Rosa aunque niña, era una madre responsable y cariñosa. Raúl no podía si quiera mirar a los bebés y por las noches se salía, regresaba borracho y lloraba amargamente en silencio. Rosa lo buscaba, para ella, él no era su hermano, era su marido, el hombre, el padre de sus hijos. Él la rechazaba sin ser tosco.

—¿Por qué no quieres estar conmigo?

—Porque eres mi hermana Rosa y esto no está bien.

—Pero ya está hecho, vamos a querernos, mira a nuestros hijos…

—¡No Rosa! Entiende que esto fue un error, esto es un pecado, por eso diosito nos castigó con esas criaturas que son tan horribles como lo que hicimos…

—¿Cómo puedes decir eso? ¡Son una bendición!

—Me voy a ir un día Rosa y será lo mejor…

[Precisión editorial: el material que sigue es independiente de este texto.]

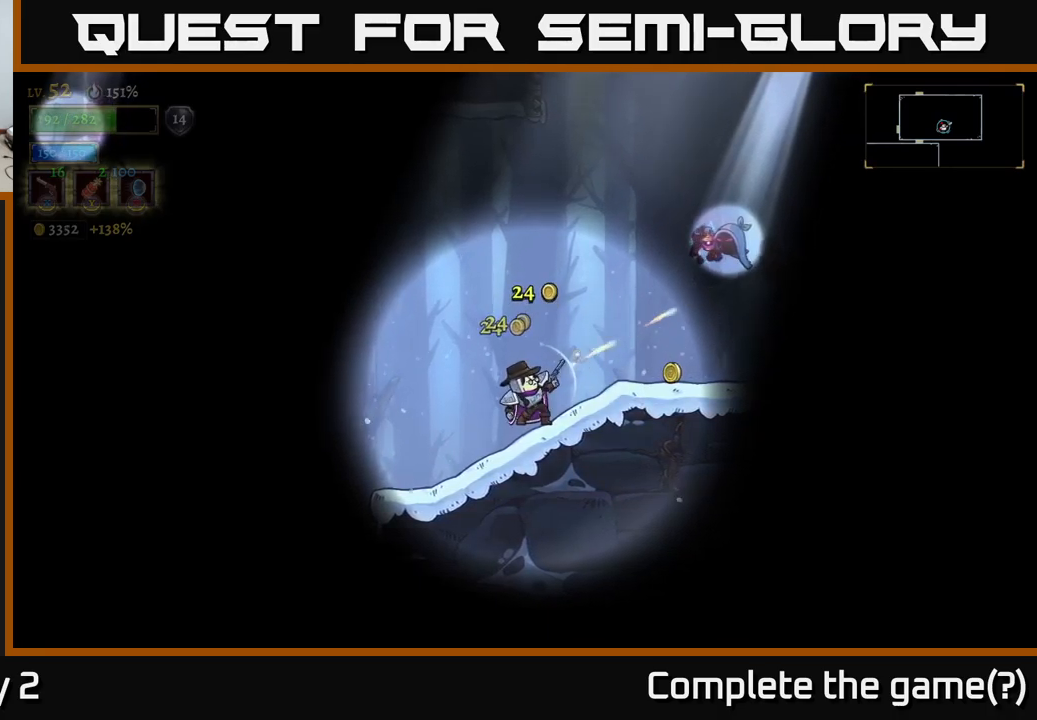
{"buttons": ["X"], "left_stick": "up-right", "right_stick": "center", "events": []}
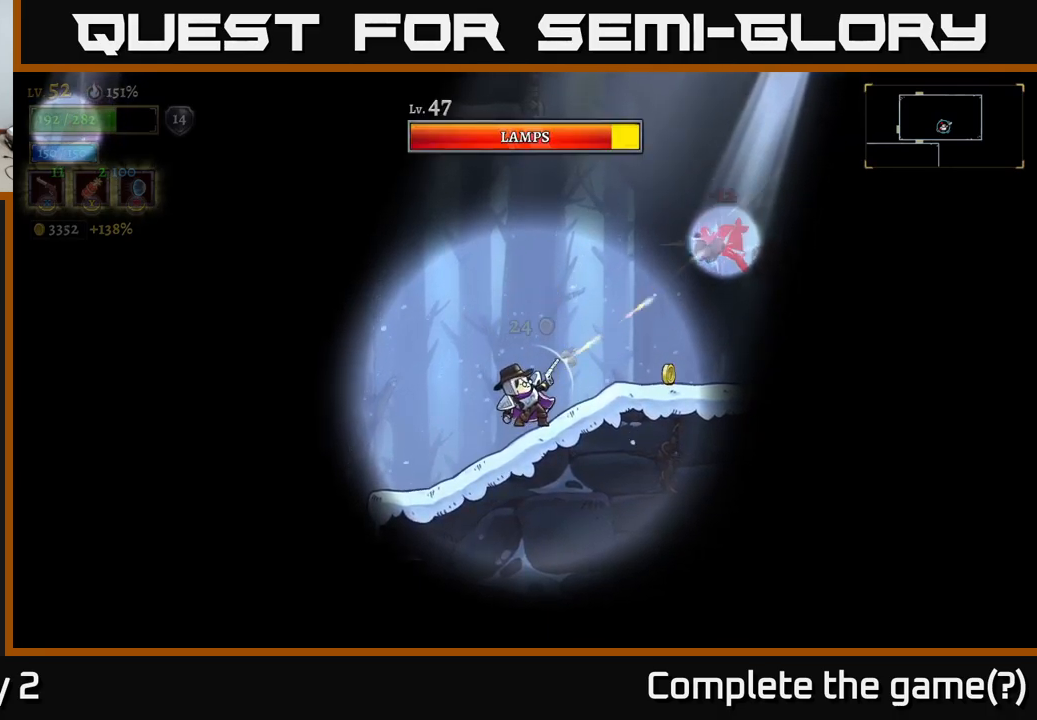
{"buttons": [], "left_stick": "up-right", "right_stick": "center", "events": [[450, "X", "up"]]}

—Si un día lo intentas, te mato Raúl.

Doña Macaria se encargaba de hacer el mandado, de poner la cara ante la sociedad y de sentarse solita en la iglesia, pidiendo perdón, culpándose del día en que dejó que Chira fuera a meterse a la colonia Oscura. Doña Macaria y mi mamá eran amigas, fueron compañeras en la escuela.

Una noche llegó a la casa con los gemelitos, traía el mandil lleno de sangre.

—¡Macaria! ¿Qué pasó?

—Rosa se colgó del naranjo, le pegó un machetazo a Raúl, ¿qué va a decir la gente, Nelly?

—Que se fueron lejos, a buscar a su papá, eso diremos.

Y aquellas criaturitas de uniforme que tanto ves, son los gemelitos. Ya deja de mirarlos.